Hardware project source files:
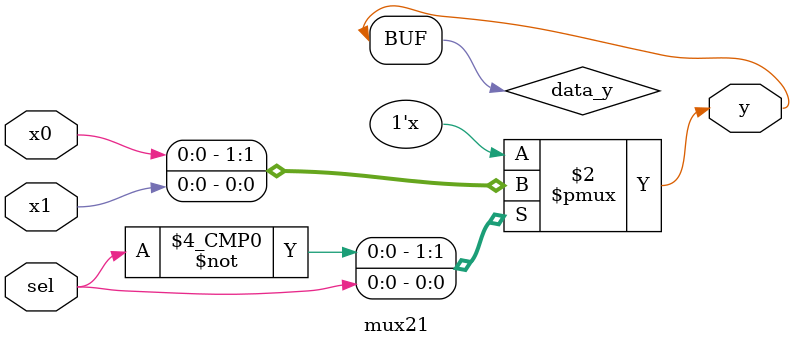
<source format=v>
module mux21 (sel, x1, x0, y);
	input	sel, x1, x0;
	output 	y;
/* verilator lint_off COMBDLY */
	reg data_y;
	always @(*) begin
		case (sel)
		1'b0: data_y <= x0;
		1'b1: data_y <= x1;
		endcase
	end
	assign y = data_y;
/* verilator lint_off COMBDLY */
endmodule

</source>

EXERCISE: Would it be possible to print the records above verbatim, pictures omitted?

WORKED SOLUTION:
<source format=v>
module mux21 (sel, x1, x0, y);
	input	sel, x1, x0;
	output 	y;
/* verilator lint_off COMBDLY */
	reg data_y;
	always @(*) begin
		case (sel)
		1'b0: data_y <= x0;
		1'b1: data_y <= x1;
		endcase
	end
	assign y = data_y;
/* verilator lint_off COMBDLY */
endmodule

</source>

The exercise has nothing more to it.